Les commémorations, comme celles qui auront lieu le 7 avril à Kigali, sont souvent l’occasion de réveil traumatique de la part des survivants et de leurs descendants. Elles n’en demeurent pas moins indispensables. «Oublier les morts exposerait au risque de retomber dans les mêmes erreurs du passé: ce serait les tuer une seconde fois», juge l’écrivaine Scholastique Mukasonga dans l’ouvrage collectif Le Choc (5). S’appuyant sur une cérémonie ayant eu pour cadre l’église Notre-Dame de la Visitation de Nyange, la professeure émérite d’histoire des guerres et des génocides à l’université Paris-Nanterre, Annette Becker, dans le même ouvrage, explique, à propos de la nouvelle église construite à l’identique de celle d’avant le génocide mais sise désormais derrière un Mémorial du génocide, que «la société rwandaise montre ainsi sa capacité à produire de la continuité malgré la discontinuité du génocide. Mais les survivants, eux, poursuivent leur vie dans plusieurs temporalités irréductibles.» Ainsi va le Rwanda, 30 ans après l’horreur en partie indicible.
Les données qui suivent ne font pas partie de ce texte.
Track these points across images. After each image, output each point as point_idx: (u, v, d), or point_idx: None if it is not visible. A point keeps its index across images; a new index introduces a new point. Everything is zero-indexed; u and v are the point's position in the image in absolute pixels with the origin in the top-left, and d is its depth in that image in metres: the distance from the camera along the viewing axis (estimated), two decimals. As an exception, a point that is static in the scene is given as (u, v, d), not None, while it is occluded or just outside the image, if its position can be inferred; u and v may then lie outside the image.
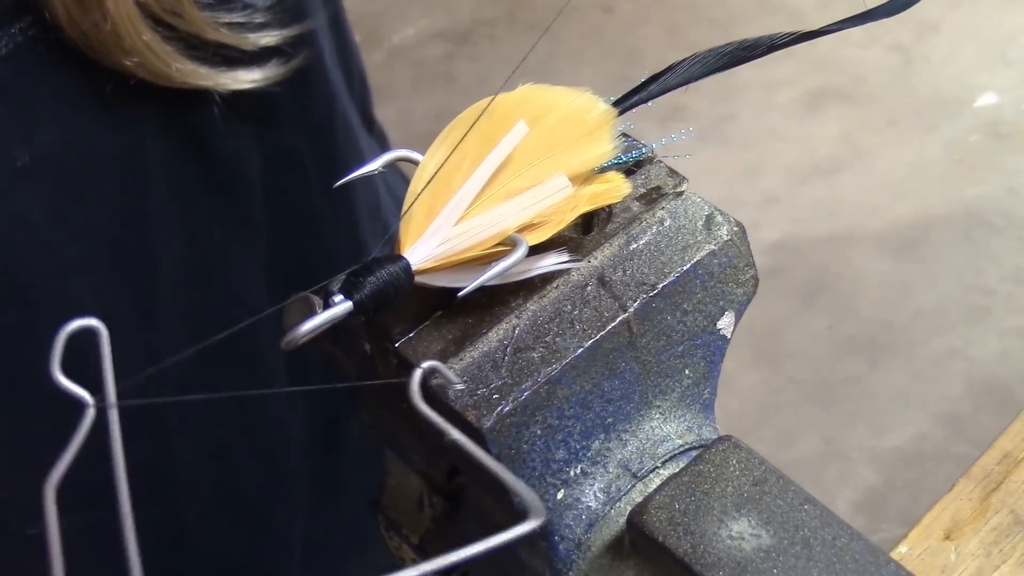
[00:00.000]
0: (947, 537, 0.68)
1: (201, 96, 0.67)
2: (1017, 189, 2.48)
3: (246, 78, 0.66)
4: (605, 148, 0.47)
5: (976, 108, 2.60)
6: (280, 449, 0.84)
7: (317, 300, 0.57)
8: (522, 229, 0.45)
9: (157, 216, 0.69)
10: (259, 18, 0.67)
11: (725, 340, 0.51)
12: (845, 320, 2.35)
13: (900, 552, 0.68)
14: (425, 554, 0.58)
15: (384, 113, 1.03)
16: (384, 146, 0.96)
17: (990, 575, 0.67)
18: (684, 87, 0.50)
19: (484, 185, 0.45)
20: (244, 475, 0.83)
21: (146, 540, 0.80)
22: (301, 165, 0.76)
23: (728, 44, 0.49)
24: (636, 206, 0.50)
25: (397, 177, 0.93)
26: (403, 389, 0.43)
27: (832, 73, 2.69)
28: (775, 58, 0.52)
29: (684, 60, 0.49)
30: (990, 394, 2.21)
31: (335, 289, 0.45)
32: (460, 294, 0.43)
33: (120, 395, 0.40)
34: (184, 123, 0.68)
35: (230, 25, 0.65)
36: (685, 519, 0.44)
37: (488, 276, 0.43)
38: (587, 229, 0.50)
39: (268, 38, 0.67)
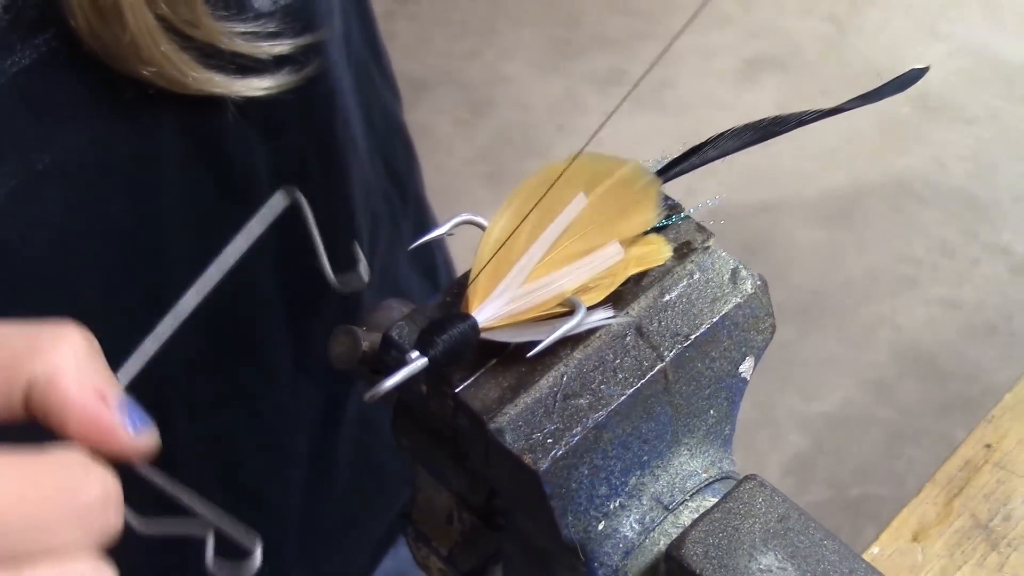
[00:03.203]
0: (915, 539, 0.75)
1: (215, 102, 0.70)
2: (944, 162, 2.58)
3: (259, 85, 0.70)
4: (650, 215, 0.53)
5: (907, 80, 2.68)
6: (284, 434, 0.88)
7: (360, 332, 0.62)
8: (578, 291, 0.51)
9: (170, 217, 0.73)
10: (271, 27, 0.70)
11: (745, 382, 0.57)
12: (777, 287, 2.41)
13: (872, 553, 0.75)
14: (454, 565, 0.63)
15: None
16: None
17: (953, 575, 0.74)
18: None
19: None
20: (247, 460, 0.87)
21: (148, 518, 0.83)
22: (304, 165, 0.80)
23: (762, 120, 0.54)
24: (668, 260, 0.55)
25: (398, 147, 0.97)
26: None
27: (769, 42, 2.76)
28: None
29: (722, 134, 0.54)
30: (915, 361, 2.32)
31: (408, 346, 0.50)
32: (529, 355, 0.48)
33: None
34: (200, 129, 0.72)
35: (244, 35, 0.68)
36: (719, 553, 0.50)
37: (555, 338, 0.48)
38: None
39: (281, 47, 0.70)
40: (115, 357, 0.75)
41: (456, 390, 0.52)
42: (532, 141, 2.69)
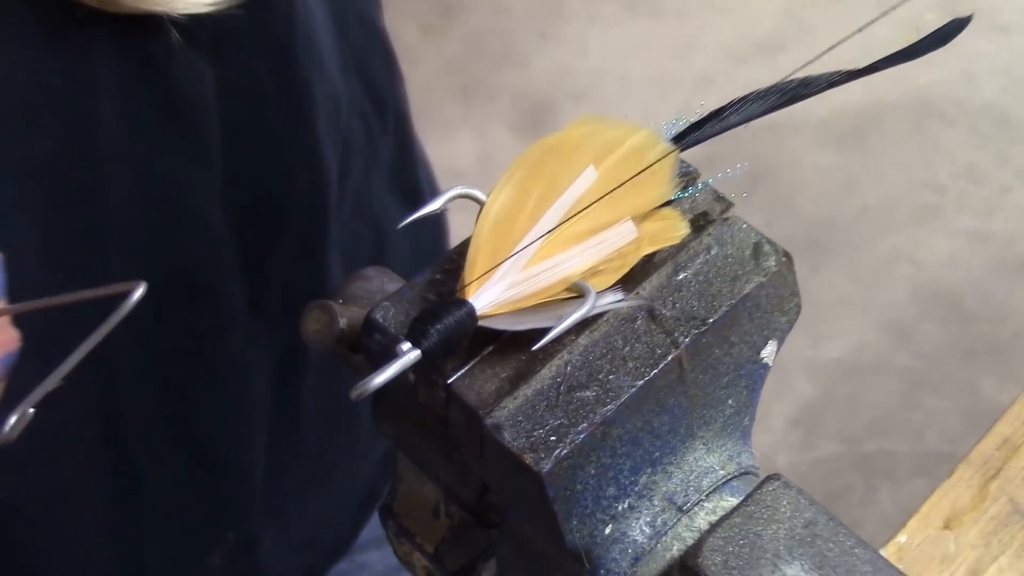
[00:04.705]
0: (946, 526, 0.77)
1: (155, 23, 0.70)
2: (973, 75, 2.58)
3: (204, 1, 0.69)
4: (666, 188, 0.53)
5: (932, -17, 2.68)
6: (241, 385, 0.89)
7: (336, 307, 0.62)
8: (586, 274, 0.51)
9: (108, 150, 0.73)
10: None
11: (767, 368, 0.57)
12: (784, 217, 2.45)
13: (899, 542, 0.77)
14: (440, 563, 0.64)
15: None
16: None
17: (989, 566, 0.76)
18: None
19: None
20: (202, 413, 0.88)
21: (99, 485, 0.85)
22: (259, 86, 0.80)
23: (790, 81, 0.54)
24: (685, 237, 0.56)
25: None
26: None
27: (776, -62, 2.75)
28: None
29: (744, 97, 0.54)
30: (937, 301, 2.33)
31: (395, 331, 0.51)
32: (535, 347, 0.49)
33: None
34: (138, 53, 0.71)
35: None
36: (739, 562, 0.51)
37: (562, 328, 0.49)
38: (632, 254, 0.56)
39: None
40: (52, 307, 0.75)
41: (449, 381, 0.52)
42: (510, 50, 2.68)
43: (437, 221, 1.10)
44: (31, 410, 0.46)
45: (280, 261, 0.88)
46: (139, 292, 0.47)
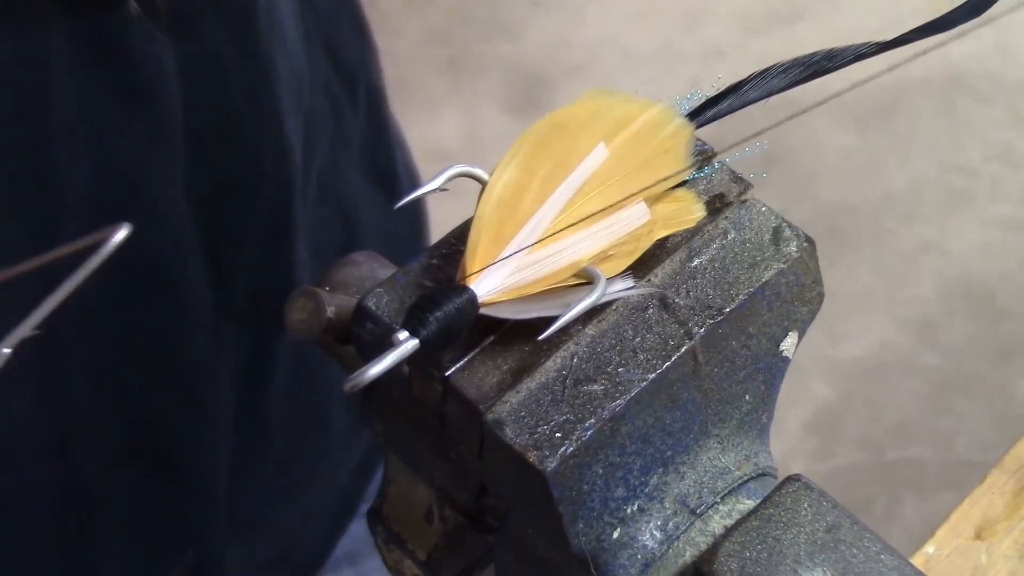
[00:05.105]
0: (978, 536, 0.78)
1: None
2: (1009, 48, 2.60)
3: None
4: (680, 167, 0.55)
5: (965, -53, 2.70)
6: (205, 390, 0.90)
7: (321, 293, 0.64)
8: (595, 259, 0.53)
9: (62, 133, 0.74)
10: None
11: (787, 361, 0.59)
12: (800, 202, 2.46)
13: (927, 553, 0.78)
14: (434, 571, 0.66)
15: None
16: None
17: (1024, 579, 0.77)
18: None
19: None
20: (161, 419, 0.89)
21: (44, 496, 0.86)
22: (220, 61, 0.81)
23: (814, 54, 0.56)
24: (700, 220, 0.58)
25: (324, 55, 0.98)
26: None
27: None
28: None
29: (765, 71, 0.56)
30: (967, 295, 2.35)
31: (389, 319, 0.52)
32: (541, 337, 0.50)
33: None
34: (95, 26, 0.72)
35: None
36: (757, 568, 0.53)
37: (571, 316, 0.50)
38: (643, 238, 0.57)
39: None
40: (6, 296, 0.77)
41: (446, 374, 0.54)
42: (501, 18, 2.69)
43: (415, 206, 1.11)
44: (7, 351, 0.48)
45: (246, 252, 0.89)
46: (121, 234, 0.48)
(1) La Rage de vivre, par François-Xavier Nsanzuwera, Michalon, 168 p. (2) Tout les oblige à mourir, par Violaine Baraduc, CNRS éditions, 304 p. (3) Le Convoi, par Beata Umubyeyi Mairesse, Flammarion, 336 p. (4) Après la pluie d’avril, par Isabelle Darras, Bayard, 172 p. (5) Le Choc. Rwanda 1994: le génocide des Tutsi, ouvrage collectif, Gallimard, 432 p.